_Supplied records_:
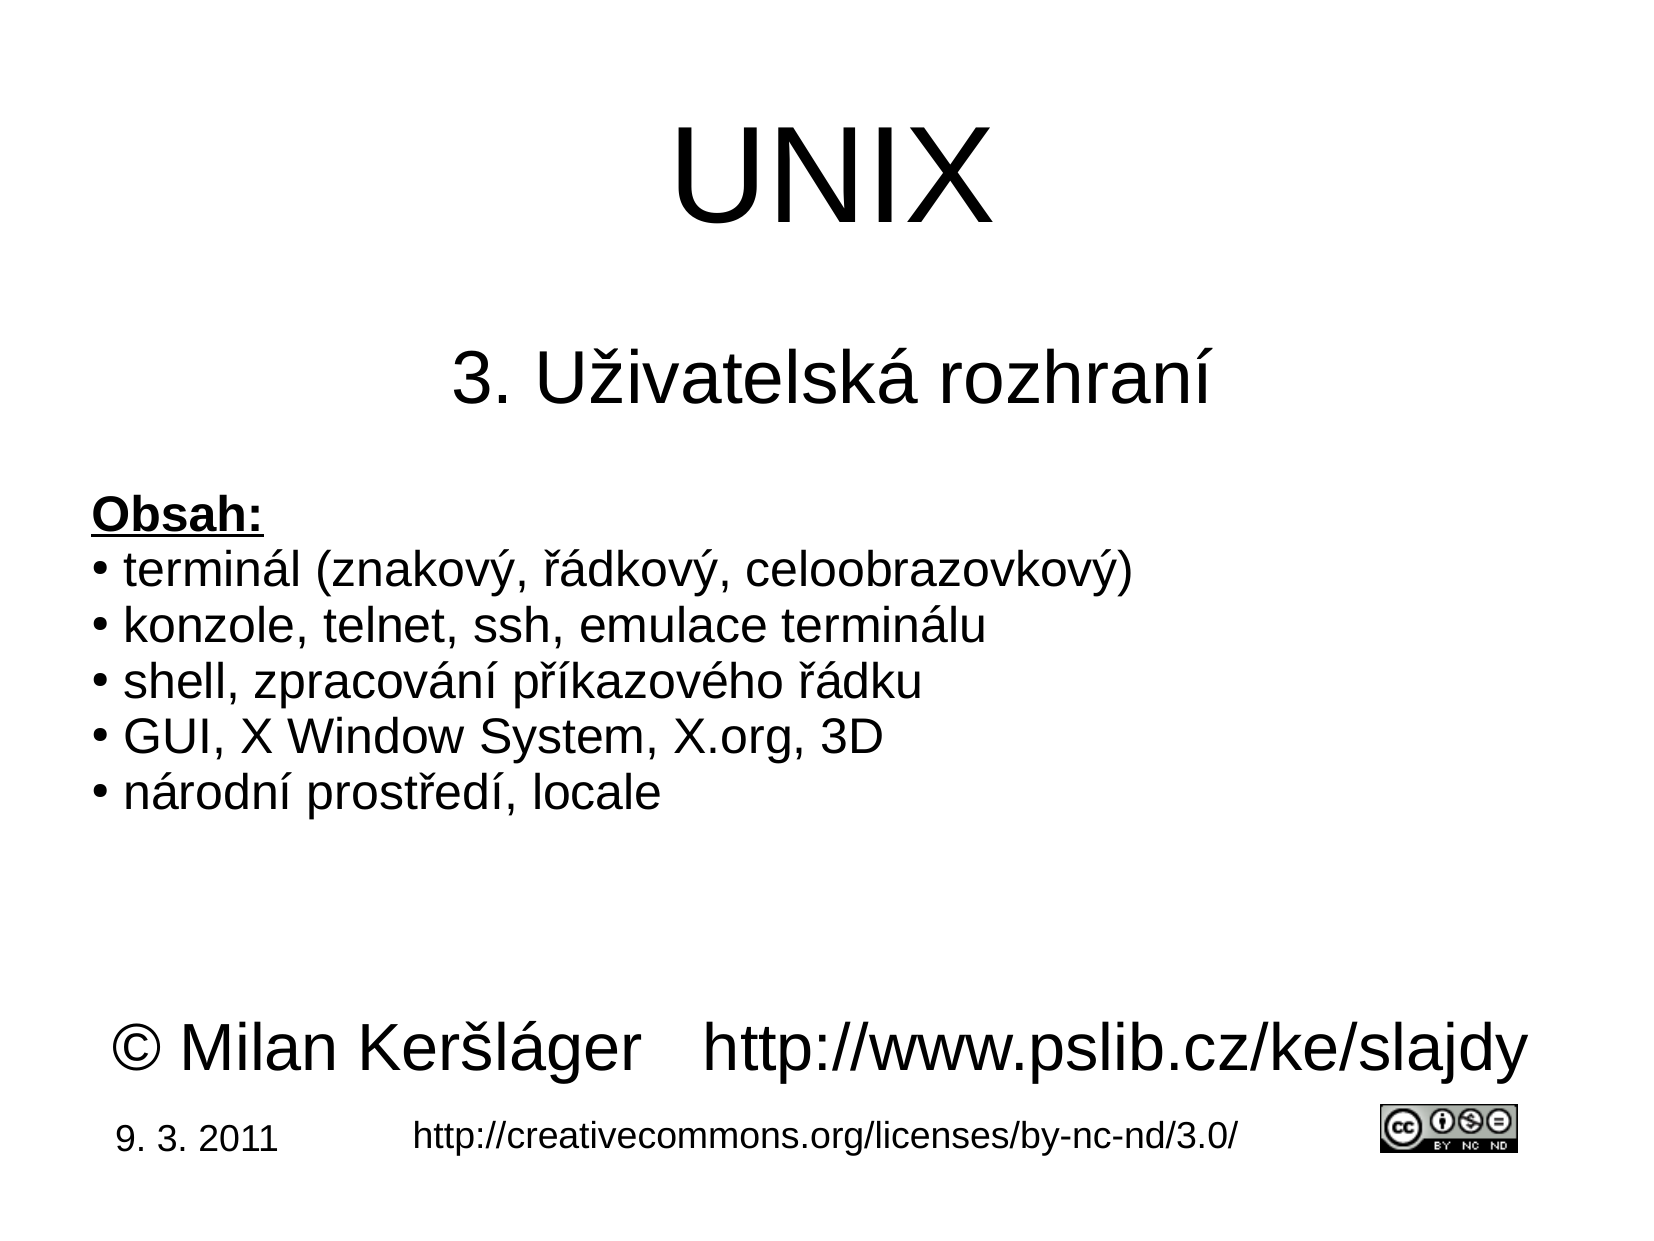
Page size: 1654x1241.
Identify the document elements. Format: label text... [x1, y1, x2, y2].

text_box 9.3.2011 [100, 1110, 337, 1168]
list © Milan Keršláger http://www.pslib.cz/ke/slajdy [76, 1009, 1565, 1087]
picture [1380, 1104, 1518, 1153]
title UNIX 3. Uživatelská rozhraní [88, 56, 1577, 461]
text_box Obsah: terminál (znakový, řádkový, celoobrazovkový) konzole, telnet, ssh, emulace terminálu shell, zpracování příkazového řádku GUI, X Window System, X.org, 3D národní prostředí, locale [76, 478, 1583, 829]
text_box http://creativecommons.org/licenses/by-nc-nd/3.0/ [339, 1107, 1313, 1165]
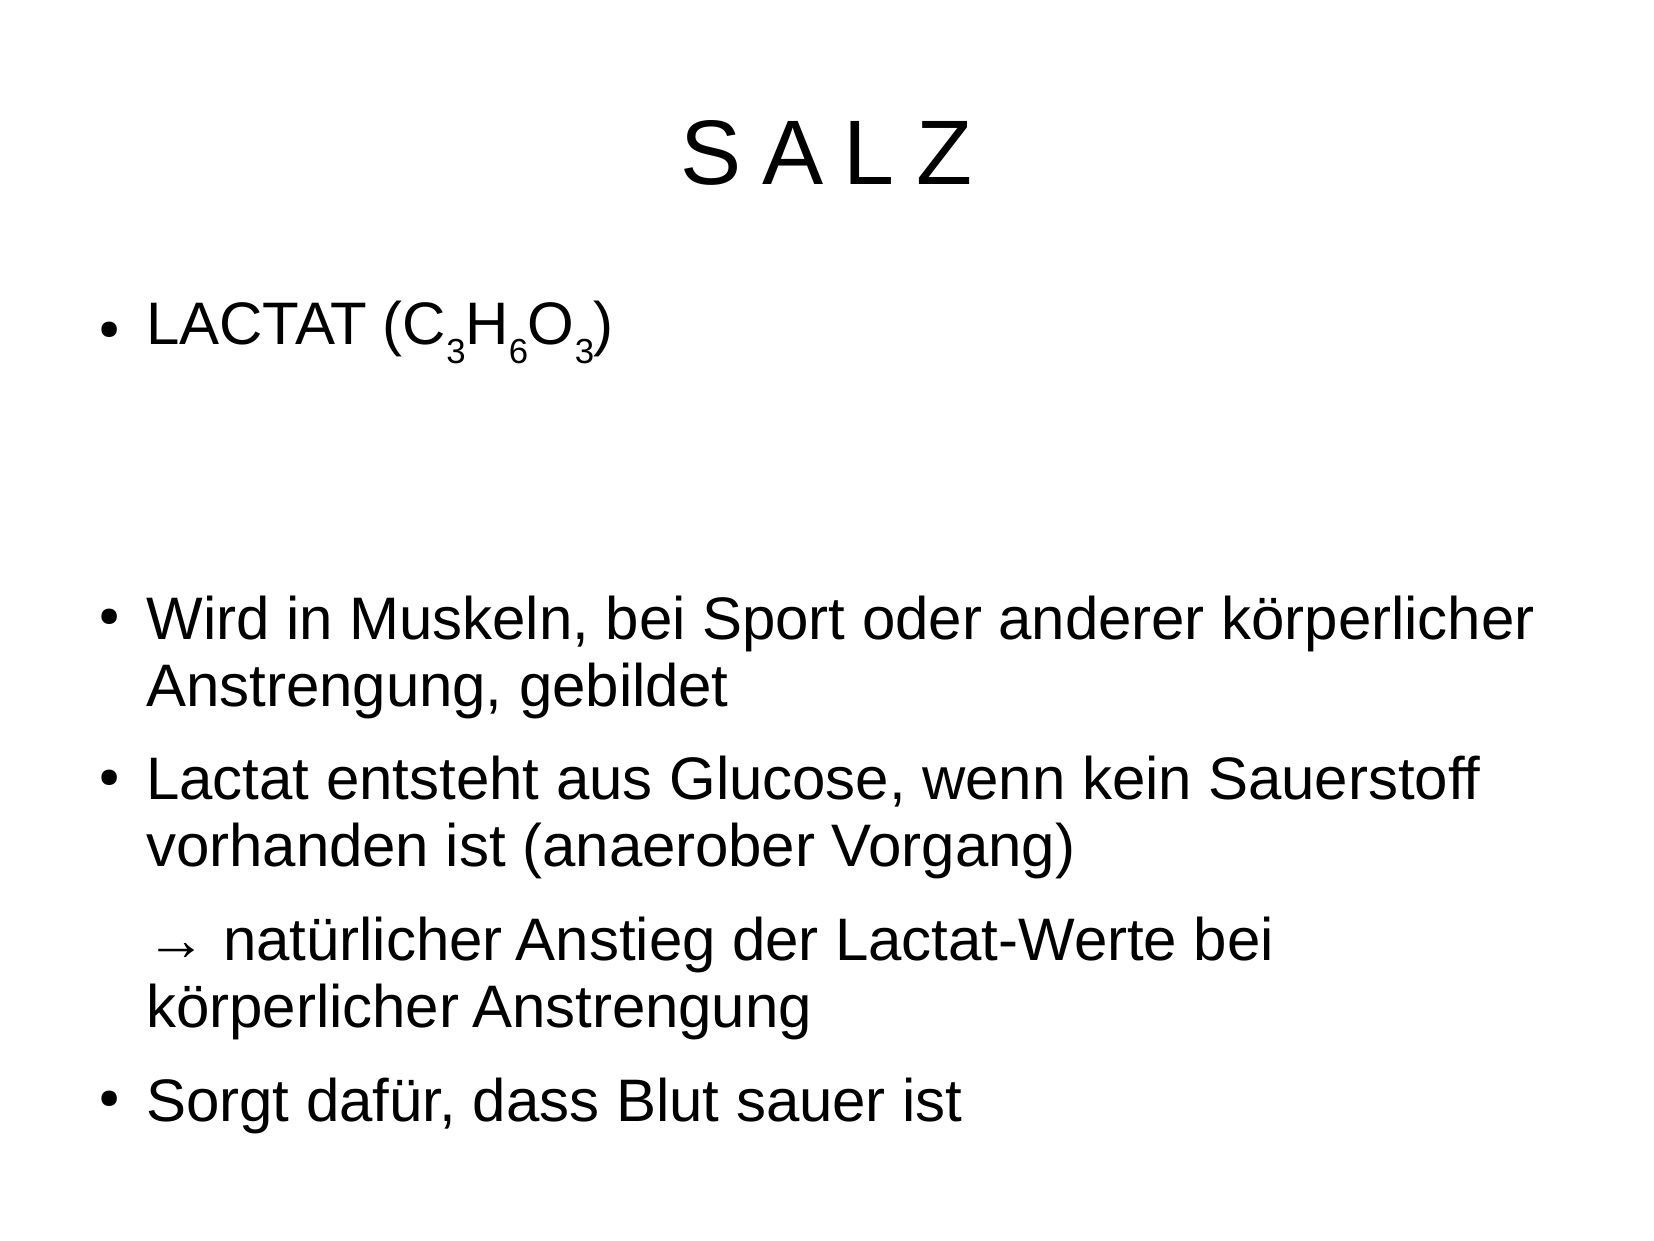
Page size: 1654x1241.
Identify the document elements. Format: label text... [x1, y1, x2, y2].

title S A L Z [82, 49, 1571, 257]
list LACTAT (C3H6O3) Wird in Muskeln, bei Sport oder anderer körperlicher Anstrengung, gebildet Lactat entsteht aus Glucose, wenn kein Sauerstoff vorhanden ist (anaerober Vorgang) → natürlicher Anstieg der Lactat-Werte bei körperlicher Anstrengung Sorgt dafür, dass Blut sauer ist [82, 290, 1571, 1134]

_Problem to work on_: Copy out, without the pictures, the part of the items that opens at the start of the items and closes with the line containing "title UNIX 3.", including both ends.

_The reply_:
Page size: 1654x1241.
Identify the document elements. Format: label text... [x1, y1, x2, y2].

text_box 9.3.2011 [100, 1110, 337, 1168]
list © Milan Keršláger http://www.pslib.cz/ke/slajdy [76, 1009, 1565, 1087]
picture [1380, 1104, 1518, 1153]
title UNIX 3. Uživatelská rozhraní [88, 56, 1577, 461]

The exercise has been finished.